56. In the case of Gurdev Singh Birdi and Marinder Singh Ghatora and Abubakar Madhbuti, the court quoted with approval the case of Thrift Homes Limited vs. Kays Investment Limited (2015) eKLR where Gicheru JA held as follows:

“When the Appellants came to court seeking the relief of specific performance of the agreement, they had not performed their one essential part of the agreement. Namely: payment of the balance of the purchase price of the suit property. Indeed, right up to the conclusion of the proceedings in the superior court, they had not done so.  In these circumstances, no court of equity properly directing its mind to the same would have considered it just and equitable to grant them the equitable relief of specific performance of the agreement with a view to doing more perfect and complete justice.”

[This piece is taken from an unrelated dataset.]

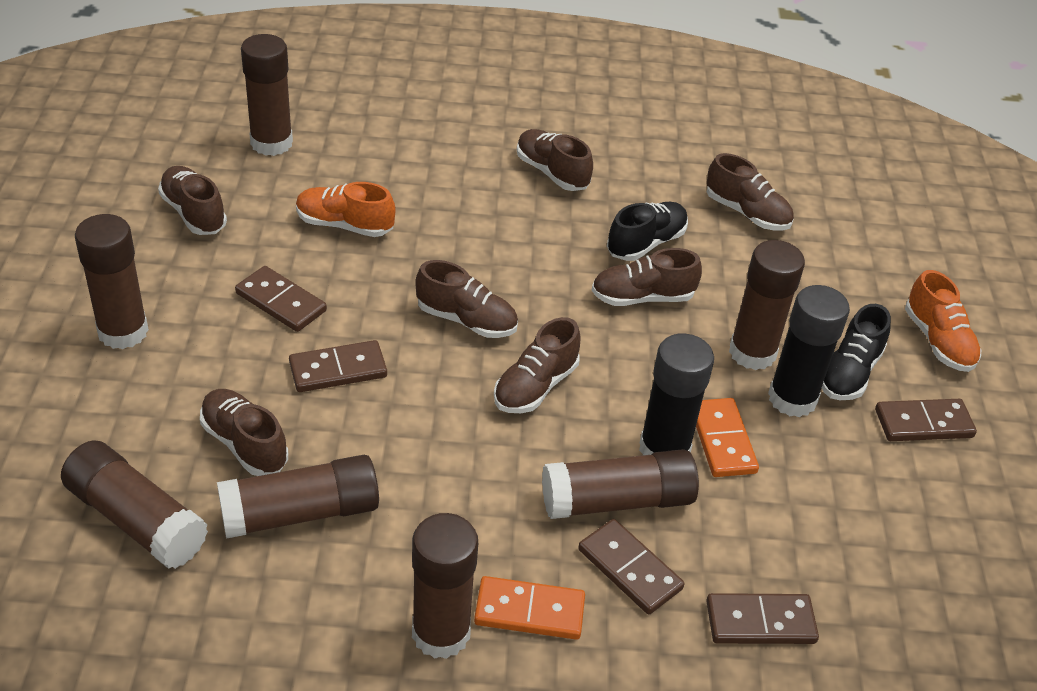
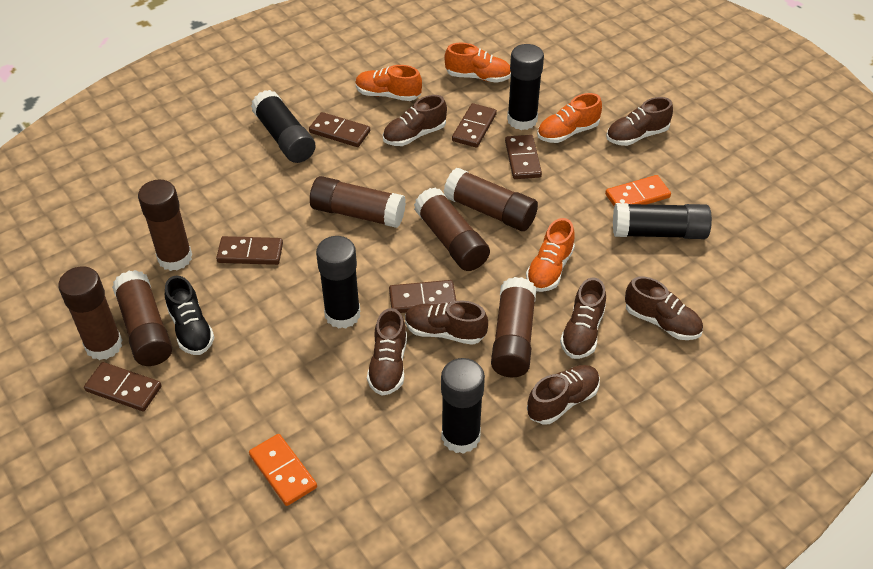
black glue stick: [639,333,714,455] [768,285,850,417] = 2 -> [251,90,316,163] [316,236,360,329] [441,358,485,454] [507,44,544,130] [613,203,712,239] = 5
black shoe: [607,202,688,261] [822,304,891,400] = 2 -> [165,276,215,355] = 1
brown domino: [235,266,327,332] [289,340,387,392] [578,519,684,614] [706,593,819,644] [875,399,977,441] = 5 -> [84,362,162,411] [216,236,283,265] [309,112,370,147] [389,280,456,313] [452,103,497,148] [505,135,542,179] = 6
orange shoe: [296,182,396,237] [905,270,981,372] = 2 -> [355,65,422,101] [444,43,511,83] [526,218,575,292] [537,93,602,143] = 4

57. In any event, the Application for the consent of the Land Control Board was only applied for and obtained one (1) year after the signing of the agreement.  The period within which the consent of the Board should be obtained is clear: the consent must be obtained within six (6) months from the date of signing the agreement (See Section 8(1) of the Land Control Board Act).

58. In the case of Bogani Properties Limited vs. Fredrick Wairegi Karuri (2015) eKLR, the court held as follows:

“The Act stipulates that an agreement for sale of Agricultural land is void after the expiry of six (6) months if the parties do not obtain the consent of the relevant Land Control Board. Consequently, this court cannot insist that the Defendant should transfer the land in question to the Plaintiff when the law stipulates that the Plaintiff is only entitled to a refund of the purchase price and not the land. (See Section 7 of the Land Control Act).”

59. In the case of Rose Wakanyi Karanja & 3 others vs. Geoffrey Chege Kirundi & Another (2016) eKLR, the Court of Appeal held as follows:

“We have therefore come to the conclusion that the consent obtained on 16th December, 1993 was not valid and the purported validation of a consent obtained outside the stipulated period is without the force of law.  The upshot of the above is that the sale of the suit property being agricultural land became null and void on expiry of six months from the date of the agreement i.e. 26th October, 1990. ”

60. While sympathizing with the Plaintiff in the above case, the court relied on the decision of Karuri vs. Gituru (1981) KLR 247 where it was held as follows:

“The provisions of the Land Control Board Act are of an imperative nature, there is no room for the application of any doctrine of equity to soften its harshness.”

61. This court is not only bound by the provisions of the law, but also by the decisions of the Court of Appeal.

62. Having applied and obtained the consent of the Land Control Board to transfer the suit land to the Plaintiff outside the stipulated period of six (6) months, which period was not enlarged by the court, I find and hold that the Sale Agreement of 30th July, 2008 is null and void. The only remedy that the Plaintiff can pursue is for the refund of the deposit that was paid to the Defendants.

63. For those reasons, I dismiss the Plaintiff’s Plaint without costs and allow the Defendants’ Counter-claim dated 5th March, 2012 in the following terms;

a. A declaration be and is hereby issued that the Agreement of Sale dated 30th July, 2008 was lawfully rescinded by the Defendants.

b. A declaration be and is hereby issued that the Sale Agreement of 30th July, 2008 is null and void for want of the consent of the Land Control Board within six(6) months.

c. Each party to bear their own costs.

DATED, DELIVERED AND SIGNED IN MACHAKOS THIS 23RD DAY OF FEBRUARY, 2018.